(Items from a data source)
>>>
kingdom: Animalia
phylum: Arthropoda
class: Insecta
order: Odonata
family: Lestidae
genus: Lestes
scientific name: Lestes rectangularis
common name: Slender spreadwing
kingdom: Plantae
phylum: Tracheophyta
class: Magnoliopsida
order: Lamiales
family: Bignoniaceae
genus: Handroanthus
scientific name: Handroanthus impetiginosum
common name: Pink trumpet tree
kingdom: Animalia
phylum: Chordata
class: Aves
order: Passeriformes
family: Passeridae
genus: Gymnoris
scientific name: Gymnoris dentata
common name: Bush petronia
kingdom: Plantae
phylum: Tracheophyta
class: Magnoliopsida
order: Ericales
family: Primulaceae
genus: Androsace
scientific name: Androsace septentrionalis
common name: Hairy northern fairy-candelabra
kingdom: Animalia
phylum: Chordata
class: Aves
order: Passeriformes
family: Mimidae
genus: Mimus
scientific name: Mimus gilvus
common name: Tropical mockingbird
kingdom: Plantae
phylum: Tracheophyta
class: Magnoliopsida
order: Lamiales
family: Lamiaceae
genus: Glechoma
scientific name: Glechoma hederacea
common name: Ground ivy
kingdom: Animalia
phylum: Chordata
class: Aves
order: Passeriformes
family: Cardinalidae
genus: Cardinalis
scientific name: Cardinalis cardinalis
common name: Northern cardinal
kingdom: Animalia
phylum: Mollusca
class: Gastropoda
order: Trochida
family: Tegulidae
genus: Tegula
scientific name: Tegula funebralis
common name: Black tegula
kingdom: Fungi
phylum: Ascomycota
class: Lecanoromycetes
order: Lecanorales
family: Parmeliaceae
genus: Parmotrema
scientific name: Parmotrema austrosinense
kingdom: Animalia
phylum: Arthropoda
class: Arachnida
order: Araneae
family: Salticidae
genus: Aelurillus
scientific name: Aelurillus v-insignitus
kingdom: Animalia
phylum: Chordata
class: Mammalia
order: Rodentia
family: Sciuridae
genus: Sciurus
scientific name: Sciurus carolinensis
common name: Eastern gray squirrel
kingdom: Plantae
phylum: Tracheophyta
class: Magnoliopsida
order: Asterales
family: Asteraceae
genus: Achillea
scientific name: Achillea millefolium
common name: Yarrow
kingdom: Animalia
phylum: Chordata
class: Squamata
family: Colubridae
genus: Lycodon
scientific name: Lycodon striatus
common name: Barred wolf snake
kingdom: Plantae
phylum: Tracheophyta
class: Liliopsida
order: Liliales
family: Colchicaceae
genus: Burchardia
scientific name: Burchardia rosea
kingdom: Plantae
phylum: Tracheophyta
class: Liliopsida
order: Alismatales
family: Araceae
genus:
<<<
Directions:
Show each line of the material above that contains the string "common". Uppercase and lowercase must match.

Full answer:
common name: Slender spreadwing
common name: Pink trumpet tree
common name: Bush petronia
common name: Hairy northern fairy-candelabra
common name: Tropical mockingbird
common name: Ground ivy
common name: Northern cardinal
common name: Black tegula
common name: Eastern gray squirrel
common name: Yarrow
common name: Barred wolf snake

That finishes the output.